Doch auch das allgemeine Leben ist heute dem Kampfhahn mißgesinnt, weil unsere Zeit nicht mehr, wie er, an d i e Wahrheit glaubt, sondern nur, daß jeder seine Wahrheit hat: wozu dann noch streiten? Dann .wäre ja Ueber-zeugen mörderisch, nämlich den anderen um seine geistige Existenz bringen! Und so kommt es, daß heute, die einzigen Uebungsplätze für Redekampf die Kommunistenschulen sind. (Weil nämlich arme Leute, die es anzuwerben gilt, in ihrer Einfalt noch an d i e Wahrheit glauben.) Dort gibt man zu jedem neuen Problem sogleich die passenden Parteiargumente heraus: „Wenn der das sagt, so mußt du d a s sagen!“ Aber das ist ja nur die Karikatur eines Streitgesprächs, weil hier nichts gefunden wird, sondern die Sache von vornherein feststeht. Parlamentsdebatten jedoch bedeuten mehr Interessenvertretung als Wahrheitsfindung: das entscheidende Argument ist die Abstimmung. Und der große Staatsmann wirkt nicht durch seine Gründe, sondern durch seine Persönlichkeit — das Parlament reagiert auf ihn wie ein Femininum.
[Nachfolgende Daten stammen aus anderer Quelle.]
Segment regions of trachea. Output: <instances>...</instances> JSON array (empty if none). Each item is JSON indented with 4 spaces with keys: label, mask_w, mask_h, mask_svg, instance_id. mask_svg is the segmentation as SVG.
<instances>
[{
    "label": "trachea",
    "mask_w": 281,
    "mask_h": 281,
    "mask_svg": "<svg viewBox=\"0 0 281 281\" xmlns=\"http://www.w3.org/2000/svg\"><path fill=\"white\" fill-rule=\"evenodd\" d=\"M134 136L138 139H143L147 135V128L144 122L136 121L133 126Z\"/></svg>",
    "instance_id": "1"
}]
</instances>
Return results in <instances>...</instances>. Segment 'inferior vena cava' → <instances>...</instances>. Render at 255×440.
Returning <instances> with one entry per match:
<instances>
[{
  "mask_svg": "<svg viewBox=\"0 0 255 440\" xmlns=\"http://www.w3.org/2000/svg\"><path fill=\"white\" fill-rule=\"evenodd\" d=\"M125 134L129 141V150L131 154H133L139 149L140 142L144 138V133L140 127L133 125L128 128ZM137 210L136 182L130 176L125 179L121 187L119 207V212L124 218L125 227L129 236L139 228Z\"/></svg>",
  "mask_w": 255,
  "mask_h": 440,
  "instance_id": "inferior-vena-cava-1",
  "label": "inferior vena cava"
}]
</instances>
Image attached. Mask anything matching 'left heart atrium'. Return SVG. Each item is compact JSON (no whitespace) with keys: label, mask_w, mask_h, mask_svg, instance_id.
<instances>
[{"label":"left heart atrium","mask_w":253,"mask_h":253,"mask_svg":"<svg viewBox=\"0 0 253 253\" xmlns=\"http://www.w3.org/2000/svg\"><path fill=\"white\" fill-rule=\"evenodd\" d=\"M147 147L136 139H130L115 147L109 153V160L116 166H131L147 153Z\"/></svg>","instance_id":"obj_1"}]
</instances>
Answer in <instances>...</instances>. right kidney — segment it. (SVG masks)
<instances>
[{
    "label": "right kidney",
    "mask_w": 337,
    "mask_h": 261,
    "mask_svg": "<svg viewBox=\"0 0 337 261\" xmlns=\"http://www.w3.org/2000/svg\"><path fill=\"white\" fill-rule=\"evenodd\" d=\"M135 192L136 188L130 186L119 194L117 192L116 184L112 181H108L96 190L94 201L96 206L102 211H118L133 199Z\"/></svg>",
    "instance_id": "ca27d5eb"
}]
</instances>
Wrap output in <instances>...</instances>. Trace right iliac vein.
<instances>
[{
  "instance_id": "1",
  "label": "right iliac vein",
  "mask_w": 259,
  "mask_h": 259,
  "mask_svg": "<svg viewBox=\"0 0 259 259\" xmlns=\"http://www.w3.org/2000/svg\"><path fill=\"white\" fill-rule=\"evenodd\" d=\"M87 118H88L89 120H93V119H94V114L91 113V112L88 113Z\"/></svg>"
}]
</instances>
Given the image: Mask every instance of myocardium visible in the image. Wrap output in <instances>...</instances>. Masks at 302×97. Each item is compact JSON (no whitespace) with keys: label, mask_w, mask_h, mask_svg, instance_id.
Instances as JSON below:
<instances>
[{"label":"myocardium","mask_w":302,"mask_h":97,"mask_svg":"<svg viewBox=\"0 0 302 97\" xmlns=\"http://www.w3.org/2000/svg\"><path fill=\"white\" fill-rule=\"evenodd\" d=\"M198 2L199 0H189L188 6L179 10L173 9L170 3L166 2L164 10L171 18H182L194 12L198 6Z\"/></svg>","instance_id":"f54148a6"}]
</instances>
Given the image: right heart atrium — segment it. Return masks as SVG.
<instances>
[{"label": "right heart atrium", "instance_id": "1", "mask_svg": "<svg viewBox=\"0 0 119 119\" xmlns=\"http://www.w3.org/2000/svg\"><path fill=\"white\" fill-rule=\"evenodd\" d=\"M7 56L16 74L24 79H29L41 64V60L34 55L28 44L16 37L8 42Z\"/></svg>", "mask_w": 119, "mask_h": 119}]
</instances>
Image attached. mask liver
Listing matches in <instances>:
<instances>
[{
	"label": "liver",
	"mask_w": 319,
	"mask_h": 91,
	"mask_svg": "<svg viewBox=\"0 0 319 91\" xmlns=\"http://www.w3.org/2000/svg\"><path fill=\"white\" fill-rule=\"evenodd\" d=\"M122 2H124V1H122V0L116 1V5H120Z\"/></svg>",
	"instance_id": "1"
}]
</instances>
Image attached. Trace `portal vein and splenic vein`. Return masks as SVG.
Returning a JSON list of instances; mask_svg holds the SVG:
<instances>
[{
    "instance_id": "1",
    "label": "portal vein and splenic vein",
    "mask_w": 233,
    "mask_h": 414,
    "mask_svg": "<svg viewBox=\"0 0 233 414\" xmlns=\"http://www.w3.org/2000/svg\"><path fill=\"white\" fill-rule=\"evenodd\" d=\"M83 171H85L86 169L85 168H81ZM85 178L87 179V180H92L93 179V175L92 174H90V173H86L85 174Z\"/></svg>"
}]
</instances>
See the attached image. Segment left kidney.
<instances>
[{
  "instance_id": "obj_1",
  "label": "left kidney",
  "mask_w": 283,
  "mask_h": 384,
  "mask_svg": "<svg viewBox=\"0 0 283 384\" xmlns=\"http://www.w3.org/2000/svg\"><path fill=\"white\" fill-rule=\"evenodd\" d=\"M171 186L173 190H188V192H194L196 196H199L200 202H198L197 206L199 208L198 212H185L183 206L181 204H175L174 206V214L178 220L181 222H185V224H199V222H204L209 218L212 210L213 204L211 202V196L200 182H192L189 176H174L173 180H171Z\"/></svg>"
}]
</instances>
Da hatten wir Kampfhähne es im Mittelalter doch besser, denn damals gab es noch öffentliche Disputationen, zu denen man sich versammelte wie heute zu einem Schachturnier. Natürlich war das Hauptinteresse: „Wer hat wen...?“, aber es ging doch''auch um neue Erkenntnisse. Wir lachen heute über ihre Diskussionsthemen, z. B.: „Wieviel Engel haben auf einer Nadelspitze Platz?“ — spüren aber nicht mehr die Denkleidenschaft, die hinter solch einer Absurdidät steckt. Wir hingegen haben heute nicht mehr Disputationen, sondern Konferenzen, wo man sich höchstens über Waffenstillstandsbedingungen einigt, aber sonst unverrichtetersache auseinanderfährt. Man kann sich nicht mehr verständigen (z. B. über -die Frage aller Fragen, ob es einen Gott gibt), sondern die Sache bleibt hoffnungslos auf ja und nein stecken. Und nicht nur Osten und Westen sind getrennt, sondern auch die Parlamente in Frankreich, in England, in Amerika stehen einander zu fifty-fifty gegenüber mit winziger Mehrheit, weil auch hier die Kraft des Ueberzeugens fehlt. Nur der alte Kampfhahn Churchill lechzt nach einem Gespräch auf höchster Ebene. Will er Malenkow überzeugen? ... Doch schon für die Absicht sei ihm gedankt. Wir Kampfhähne sind noch die einzigen, die an Frieden glauben.